I am a newbie here, so please excuse me if I am asking dumb questions or making a nuisance of myself. 

My back ground is in building custom motorcycles especially HD's. General steel fabrication and leather work. My wood work skills are a bit lacking to say the least. A few years ago, I watched a carpenter using a router and got talking to him about the machine he was using. He even let me have a play on some scrap timber. That led to him advising me to go to a local tool supplier and timber yard. That place is tool heaven. (As a new guy I am not sure if I am allowed to mention the name of the place). Masses of woodworking tools all under one roof, I spent a couple of hours in there just looking around.

While I was at the store, I found a notice board that had an advert for Routing Classes for beginners. The instructor worked at the store and offered me a discounted rate to attend one of his courses. £75.00 for a one day course, "Introduction to Routing"with four other guys in a proper classroom/workshop. All tools and timber supplied including a light lunch. Sounded a bargain so I went for it.

Only problem is that since I did the course, I have had a mini stroke which has affected my memory. I have forgotten a lot of what I was taught. We used TREND Routers on the course, which were available in the tool store. At the time I could not afford to buy one.

However, when I got home after the course, I went on ebay to see if there was anything available in my price range. I had a blinding bit of luck and found an unwanted Christmas gift. The Router was the exact model I had used on the course and came with an all steel bench and a small selection of bits. Right time and right place. I won the auction for less than half the price of the special offer deals.

When the Router arrived, I was quite surprised to find it was packed in two rather large boxes. Very well packed and lots of bits that came with it. None of the items had been used, there was a note from the seller wishing me good luck with it.

Hardly used the machine since then. At the moment it is packed away in a large storage container while I build my new barn/workshop. Once the new barn is complete, I will be unpacking it and setting it all up properly.

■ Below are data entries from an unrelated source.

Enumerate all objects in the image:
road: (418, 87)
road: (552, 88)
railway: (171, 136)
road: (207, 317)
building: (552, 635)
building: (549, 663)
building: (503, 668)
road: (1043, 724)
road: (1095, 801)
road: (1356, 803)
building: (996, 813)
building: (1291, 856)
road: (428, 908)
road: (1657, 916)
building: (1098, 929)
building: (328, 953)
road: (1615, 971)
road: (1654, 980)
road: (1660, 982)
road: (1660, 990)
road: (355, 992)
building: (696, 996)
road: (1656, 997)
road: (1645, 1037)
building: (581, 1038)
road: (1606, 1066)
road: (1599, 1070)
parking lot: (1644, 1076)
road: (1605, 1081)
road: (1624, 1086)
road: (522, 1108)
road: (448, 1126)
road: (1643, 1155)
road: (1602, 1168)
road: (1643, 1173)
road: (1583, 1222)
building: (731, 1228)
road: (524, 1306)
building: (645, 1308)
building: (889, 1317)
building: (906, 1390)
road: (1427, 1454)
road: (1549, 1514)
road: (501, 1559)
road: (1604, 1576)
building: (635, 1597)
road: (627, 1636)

Any advice on what to do first before I create a pile of expensive scrap timber, that SHOULD look like hardwood window frames? I was thinking of trying a few corner joints using some off cuts of pine. Trying to remember how to select and prepare the timber. That sort of thing.

Any pointers would be very much appreciated. Thanks for reading my post.

Regards

Chop


----------



## Semipro (Mar 22, 2013)

Welcome Chop
sound like you are off on the right foot with the classes,learning basic is good my advice find some simple plans, using your router just build small stuff that you can do in a short period of time and as your skills improve your project will get bigger
good luck and remember the members of this forum are here to help


----------



## jw2170 (Jan 24, 2008)

Hi,

I thoroughly agree with a proper course for beginners if one can find one.

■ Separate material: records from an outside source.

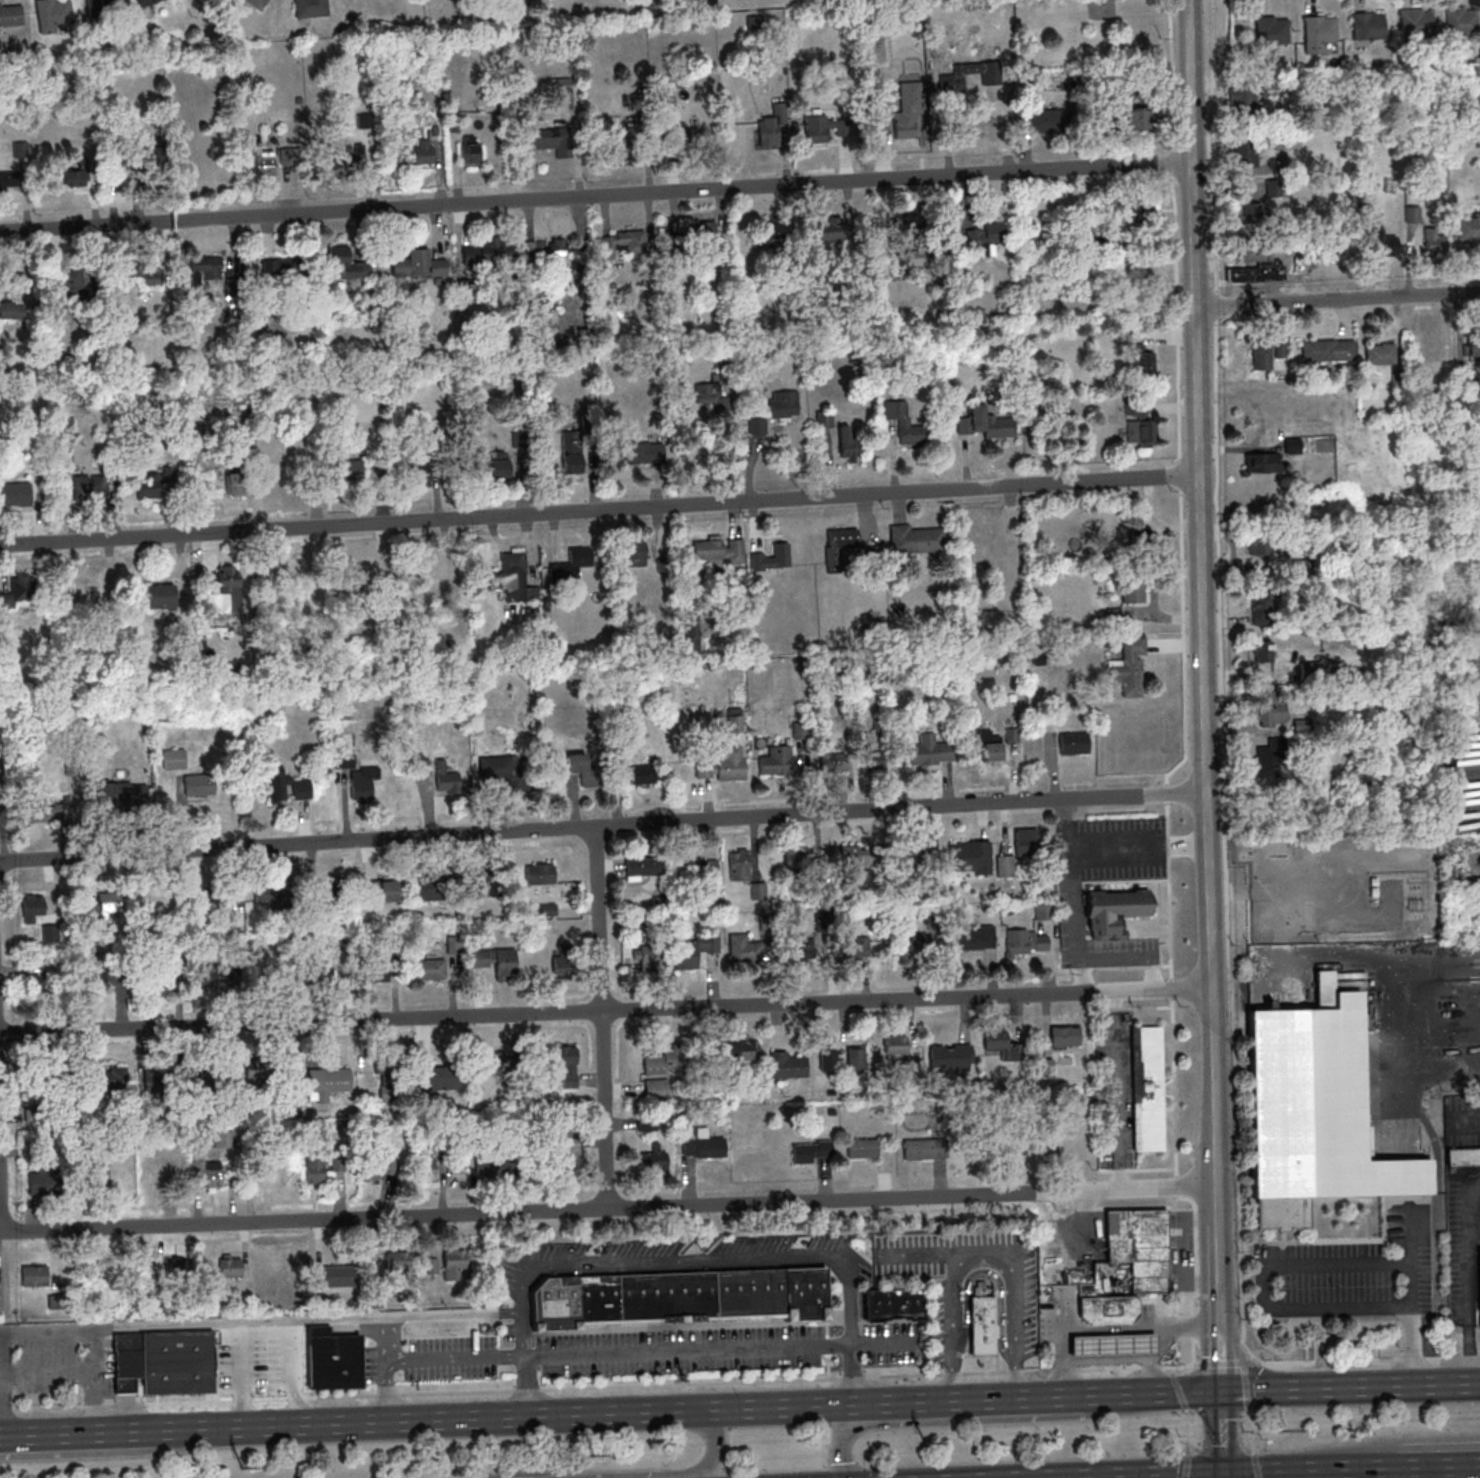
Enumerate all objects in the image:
building: (144, 2)
building: (257, 4)
park: (754, 5)
building: (101, 6)
building: (307, 8)
building: (9, 14)
building: (50, 14)
building: (1458, 20)
building: (1413, 22)
building: (1364, 25)
building: (1317, 28)
building: (1267, 30)
building: (948, 79)
building: (957, 82)
building: (562, 95)
building: (1241, 99)
building: (904, 109)
building: (1136, 119)
building: (1046, 120)
building: (816, 129)
building: (769, 132)
building: (685, 138)
building: (551, 141)
building: (622, 146)
building: (20, 149)
building: (469, 150)
building: (1246, 152)
building: (415, 154)
building: (286, 156)
building: (260, 162)
building: (356, 162)
building: (80, 176)
building: (7, 181)
road: (595, 195)
building: (1141, 212)
building: (1413, 213)
building: (1254, 214)
building: (906, 223)
building: (828, 229)
building: (1468, 230)
building: (771, 235)
building: (986, 235)
building: (704, 240)
building: (1435, 240)
building: (625, 243)
building: (1383, 243)
building: (547, 249)
building: (484, 252)
building: (917, 258)
building: (347, 262)
building: (418, 264)
building: (1255, 266)
building: (207, 267)
building: (279, 268)
building: (144, 272)
building: (69, 280)
road: (1336, 300)
building: (13, 307)
building: (552, 339)
building: (1474, 345)
building: (1280, 349)
building: (1328, 350)
building: (1431, 351)
building: (1380, 353)
building: (1261, 355)
building: (1147, 364)
building: (2, 370)
building: (195, 376)
building: (708, 392)
building: (773, 411)
building: (824, 419)
building: (906, 423)
building: (981, 423)
building: (1140, 425)
building: (850, 442)
building: (1293, 445)
building: (573, 452)
building: (641, 452)
building: (1262, 462)
building: (499, 468)
building: (348, 471)
building: (417, 474)
building: (279, 476)
building: (236, 484)
building: (149, 488)
building: (87, 489)
building: (14, 492)
road: (598, 509)
building: (987, 527)
building: (1011, 532)
building: (912, 538)
building: (1143, 539)
building: (836, 543)
building: (1261, 545)
building: (716, 549)
building: (635, 551)
building: (772, 558)
building: (567, 566)
building: (355, 567)
building: (434, 568)
building: (511, 579)
building: (91, 585)
building: (224, 591)
building: (1133, 591)
building: (20, 592)
road: (1198, 593)
building: (161, 596)
building: (1263, 607)
building: (1263, 651)
building: (1129, 668)
building: (1271, 708)
building: (735, 719)
building: (1071, 742)
building: (990, 748)
building: (926, 750)
building: (1272, 752)
building: (171, 758)
building: (344, 758)
building: (874, 759)
building: (775, 760)
building: (829, 762)
building: (496, 766)
building: (726, 766)
building: (585, 767)
building: (704, 768)
building: (644, 775)
building: (446, 778)
building: (277, 782)
building: (361, 782)
building: (196, 784)
building: (303, 788)
building: (122, 794)
building: (42, 812)
road: (1069, 819)
road: (602, 827)
road: (1122, 836)
building: (1027, 841)
road: (1181, 845)
building: (796, 857)
building: (861, 857)
building: (969, 857)
building: (916, 859)
road: (1124, 859)
building: (738, 864)
building: (1004, 865)
building: (640, 866)
building: (695, 866)
building: (540, 874)
building: (431, 887)
building: (381, 890)
building: (758, 890)
building: (328, 891)
building: (266, 892)
building: (214, 899)
building: (157, 901)
building: (109, 903)
building: (33, 904)
building: (1114, 908)
road: (1078, 915)
building: (970, 938)
building: (1017, 942)
building: (741, 948)
building: (905, 948)
building: (691, 950)
building: (851, 950)
building: (794, 953)
building: (650, 957)
road: (1128, 957)
building: (497, 958)
building: (563, 965)
building: (427, 968)
building: (372, 971)
building: (315, 972)
building: (221, 976)
building: (98, 979)
building: (43, 985)
road: (603, 1009)
road: (602, 1017)
building: (1055, 1036)
building: (998, 1044)
building: (892, 1046)
building: (731, 1050)
building: (941, 1054)
building: (851, 1058)
building: (824, 1059)
building: (664, 1060)
building: (486, 1061)
building: (568, 1063)
building: (783, 1065)
building: (258, 1075)
building: (108, 1078)
building: (190, 1078)
building: (154, 1080)
building: (429, 1080)
building: (324, 1082)
building: (1147, 1088)
building: (388, 1090)
building: (653, 1090)
road: (1119, 1090)
building: (1314, 1114)
building: (647, 1123)
building: (224, 1138)
building: (699, 1142)
building: (859, 1148)
building: (922, 1148)
building: (808, 1150)
building: (1463, 1156)
building: (570, 1157)
building: (653, 1158)
building: (496, 1166)
building: (314, 1169)
building: (432, 1169)
building: (376, 1171)
building: (263, 1173)
building: (210, 1177)
building: (154, 1179)
building: (47, 1183)
road: (607, 1206)
road: (2, 1240)
building: (1139, 1246)
road: (980, 1248)
road: (724, 1258)
road: (1217, 1258)
building: (397, 1261)
building: (454, 1264)
building: (230, 1266)
building: (176, 1269)
building: (34, 1276)
building: (334, 1276)
road: (1467, 1276)
building: (1478, 1285)
road: (1261, 1286)
building: (675, 1298)
building: (892, 1305)
building: (1101, 1307)
road: (452, 1314)
road: (239, 1321)
building: (981, 1324)
road: (1100, 1327)
road: (1409, 1327)
road: (1164, 1336)
road: (386, 1337)
building: (1110, 1345)
road: (641, 1349)
road: (453, 1356)
road: (1250, 1356)
road: (1209, 1359)
road: (1230, 1359)
road: (1091, 1360)
building: (241, 1361)
road: (1368, 1362)
road: (1225, 1365)
road: (1149, 1368)
road: (1176, 1369)
road: (1107, 1370)
road: (1060, 1371)
road: (16, 1372)
road: (1015, 1372)
road: (1035, 1372)
road: (1172, 1372)
road: (850, 1373)
road: (982, 1374)
road: (948, 1376)
road: (902, 1377)
road: (91, 1380)
road: (850, 1380)
road: (1244, 1380)
road: (689, 1386)
road: (1350, 1386)
traffic signals: (1220, 1390)
road: (1155, 1391)
road: (526, 1392)
road: (455, 1394)
road: (1178, 1394)
road: (1151, 1395)
road: (385, 1396)
road: (340, 1398)
road: (983, 1398)
road: (295, 1400)
road: (250, 1402)
road: (172, 1404)
road: (1063, 1406)
road: (115, 1407)
road: (92, 1408)
road: (47, 1410)
road: (5, 1411)
road: (500, 1417)
road: (987, 1419)
road: (1221, 1431)
power tower: (1279, 1431)
road: (1247, 1433)
road: (62, 1435)
road: (1186, 1435)
road: (1388, 1447)
power tower: (926, 1448)
road: (126, 1452)
power tower: (589, 1460)
road: (1254, 1466)
road: (1185, 1467)
road: (1376, 1468)
power tower: (245, 1472)
road: (1248, 1472)
road: (1447, 1472)
road: (637, 1473)
traffic signals: (1222, 1473)
road: (1356, 1473)
road: (1405, 1473)
road: (1278, 1474)
road: (1316, 1474)
road: (1148, 1475)
road: (1222, 1475)
road: (1154, 1476)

Amazing how much can be learned and heartache avoided.


----------



## Mike (Nov 22, 2004)

Chop, the best way to start out is building some small boxes. This does not require much material and it is an excellent way to learn about joint making. You will always find uses for these boxes and building several sizes helps you learn how to scale projects to the size you need.

For your very first project get a board and drill holes in it to store your router bits. This is very important because if they are loose in a drawer they will bang into each other and chip the carbide tips or nick the HSS edges.


----------



## JOAT (Apr 9, 2010)

CHOPPERFXR said:


> please excuse me if I am asking dumb questions or making a nuisance of myself.

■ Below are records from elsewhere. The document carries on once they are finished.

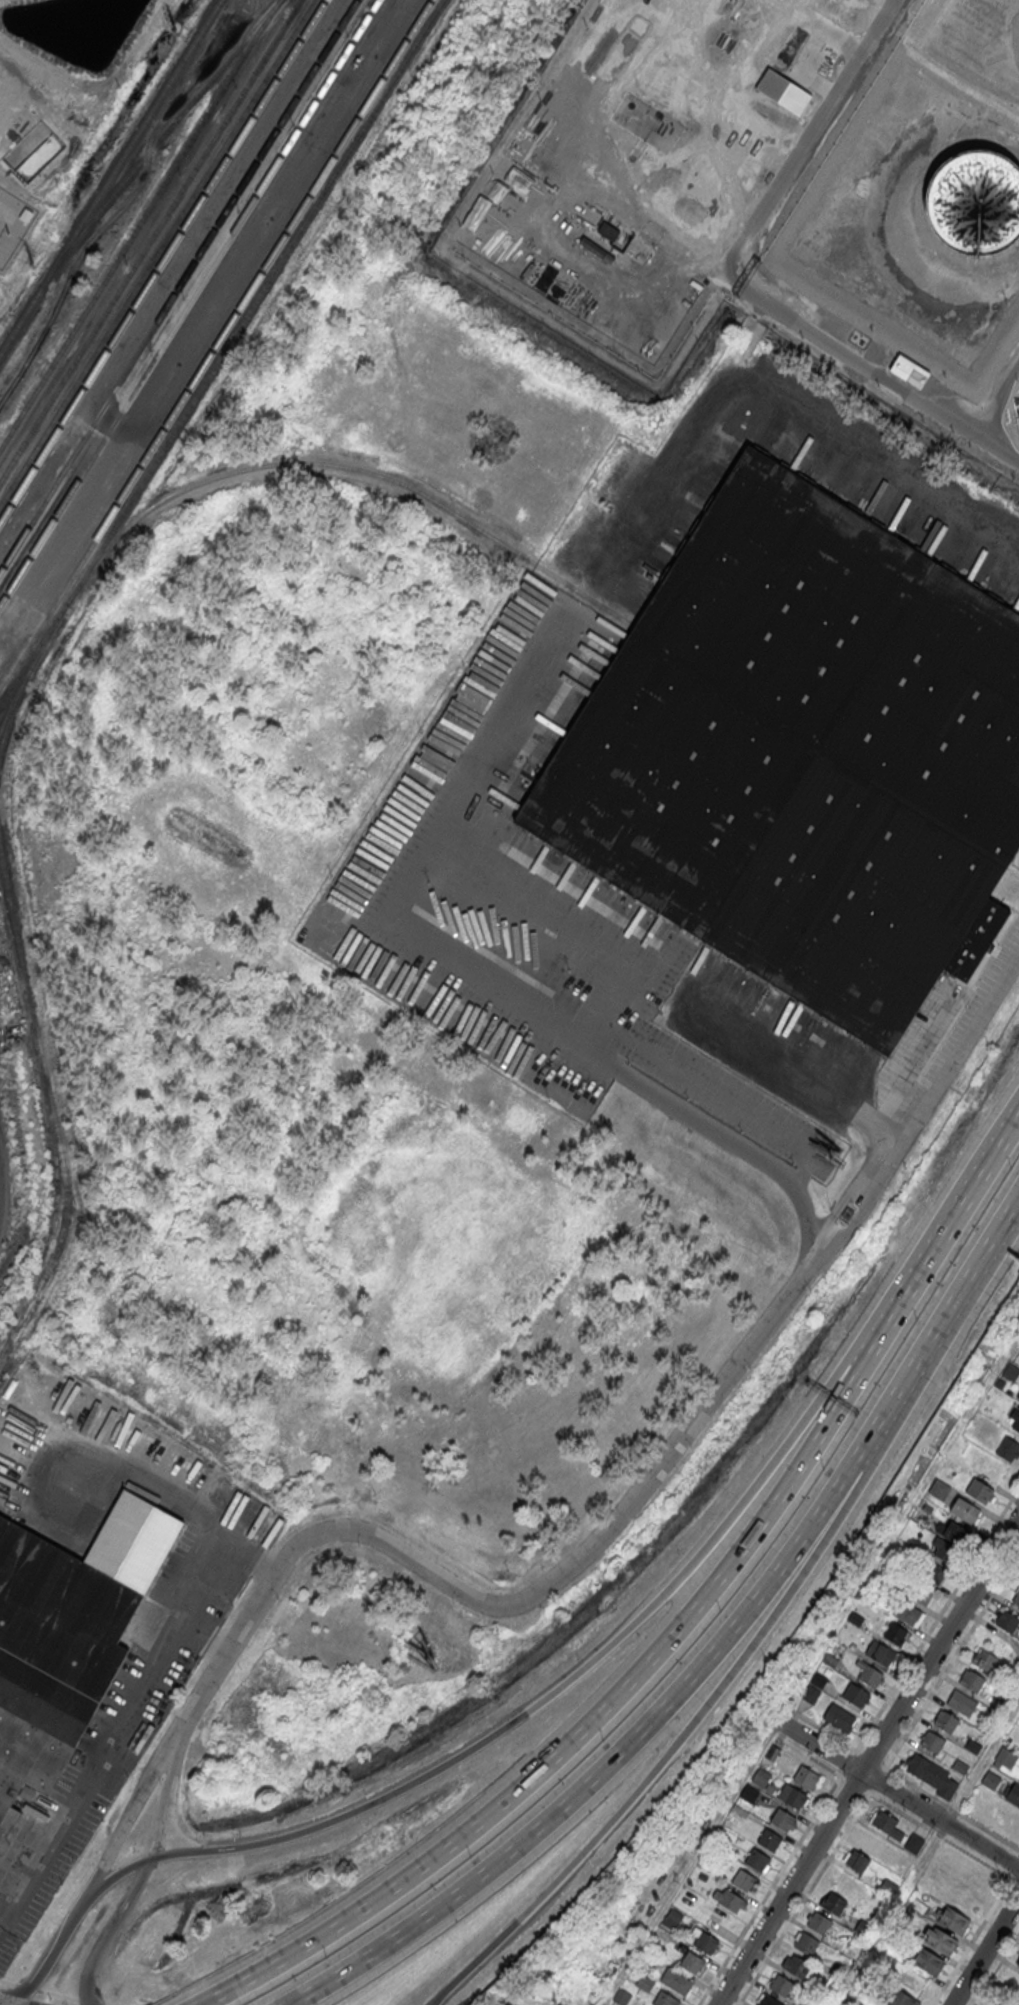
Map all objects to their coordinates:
building: (783, 92)
road: (806, 136)
railway: (158, 140)
railway: (110, 177)
building: (979, 204)
storage tank: (979, 204)
railway: (139, 222)
building: (608, 232)
railway: (149, 240)
railway: (157, 252)
railway: (162, 260)
railway: (178, 286)
railway: (188, 303)
road: (603, 337)
railway: (215, 345)
railway: (223, 351)
road: (881, 371)
building: (909, 372)
road: (781, 395)
road: (1000, 445)
railway: (345, 467)
railway: (27, 676)
railway: (8, 721)
building: (804, 755)
road: (544, 924)
road: (489, 986)
road: (595, 1033)
road: (792, 1070)
road: (943, 1080)
road: (725, 1097)
railway: (52, 1112)
road: (840, 1206)
road: (855, 1220)
road: (948, 1220)
road: (820, 1251)
road: (987, 1256)
building: (1011, 1371)
road: (908, 1385)
building: (1016, 1423)
building: (1008, 1448)
building: (940, 1488)
building: (980, 1490)
building: (964, 1510)
building: (952, 1531)
building: (944, 1550)
building: (930, 1571)
building: (918, 1591)
building: (869, 1597)
building: (1016, 1598)
road: (510, 1604)
building: (904, 1612)
building: (856, 1618)
building: (1007, 1621)
building: (895, 1633)
building: (66, 1634)
road: (162, 1649)
building: (880, 1651)
building: (984, 1658)
building: (830, 1660)
road: (945, 1670)
building: (870, 1674)
building: (819, 1679)
building: (972, 1680)
building: (810, 1693)
building: (857, 1694)
road: (543, 1698)
building: (962, 1701)
building: (839, 1717)
building: (946, 1721)
road: (592, 1723)
building: (932, 1742)
road: (857, 1745)
building: (972, 1746)
road: (668, 1750)
building: (772, 1752)
building: (1006, 1757)
road: (867, 1761)
building: (961, 1766)
road: (603, 1767)
building: (932, 1774)
building: (808, 1776)
building: (761, 1778)
building: (991, 1779)
road: (166, 1791)
building: (751, 1792)
road: (898, 1792)
building: (1014, 1792)
building: (793, 1795)
road: (132, 1803)
road: (951, 1808)
building: (738, 1813)
building: (782, 1819)
building: (886, 1825)
building: (769, 1838)
road: (944, 1838)
building: (870, 1842)
building: (913, 1843)
road: (926, 1854)
building: (758, 1860)
building: (856, 1860)
road: (688, 1862)
building: (745, 1879)
building: (887, 1887)
road: (805, 1896)
building: (728, 1898)
building: (834, 1903)
building: (952, 1918)
building: (819, 1923)
road: (111, 1928)
building: (862, 1928)
road: (975, 1934)
building: (939, 1939)
building: (705, 1942)
building: (806, 1942)
road: (50, 1948)
building: (847, 1949)
road: (985, 1950)
building: (928, 1960)
building: (693, 1962)
building: (1018, 1965)
building: (797, 1966)
road: (996, 1968)
building: (836, 1971)
building: (676, 1980)
building: (644, 1982)
building: (780, 1983)
building: (621, 1996)
road: (517, 1997)
building: (897, 1997)
building: (663, 1998)
building: (767, 2000)
road: (429, 2003)
road: (430, 2003)
building: (510, 2004)
building: (879, 2004)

No problem with that, you just get fined $2 for each dumb question, and $5 every time you make a nuisance of yourself. :haha:



> Any advice on what to do first before I create a pile of expensive scrap timber,


Yes. Get some scrap wood, and practice with it first. When you're satisfied with your results with it, THEN you start with the expensive wood. :yes4:


----------



## John Bradshaw (Sep 12, 2010)

Look into Cigar Box Guitars. It is easy , fun, and you can do it. It is all on the internet. 

John Bradshaw [email protected]


----------



## BrianS (Nov 7, 2004)

Hi Chop. Welcome to our little corner of the 'net. 

As Theo said, start with scrap or cheap materials, and then once you have some experience behind you, move on to the project that you want to do. Another suggestion is to look around and see if you can find a local woodworking club or guild. There are LOTS of them in the US and Canada.


----------



## Nickp (Dec 4, 2012)

CHOPPERFXR said:


> Hi all.
> 
> I am a newbie here, so please excuse me if I am asking dumb questions or making a nuisance of myself.
> 
> ...


Welcome, Chop...I too am a newbie but I have found many videos on youtube.com and on this site that have been extremely helpful for learning the basic techniques...advanced, as well.

Go to youtube.com and enter "router basics" in the search bar...LOTS... also http://www.routerforums.com/video.php#router


Good luck with your barn...and keep them Harleys coming...

Nick


----------



## Olde Bloke (Feb 14, 2014)

G'day Chop, I wasn't lucky enough to be able to attend a training course, but decided to put some simple "Round-Over's" on a project using a small router I had, and.... I surprised myself, it worked!! One thing led to another, and now I just wanna' use 'em more and more! A lot of good advice is available right here too - Take full advantage of the experience of others!
Now, what can I put where my other fingers used to be??


----------



## John Bradshaw (Sep 12, 2010)

Welcome. Sorry to hear you had a stroke. Good advice was to use You tube. It is all on the net, if you search. The UK is a whole different world from Texas.

Left to right on the outside, right to left on the inside. Learn more, you'll understand.

John [email protected]


----------



## AnvilJack (May 4, 2014)

Mike's suggestion of building boxes is excellent. Boxes and frames.

Start with quite basic ideas, but work for really good control of your project: true angles, everything in the right plane, strong, neat joints, as close as possible to the plan (work to tolerances). Boxes will teach you a lot.

Then add some decorative router work.

Frames for mirrors, pictures, and small furniture let you practice many joints and other skills, too.

All the while, read. People spend years learning how to do stuff, and they are good enough to share it in a book opt web page.

Good luck.


----------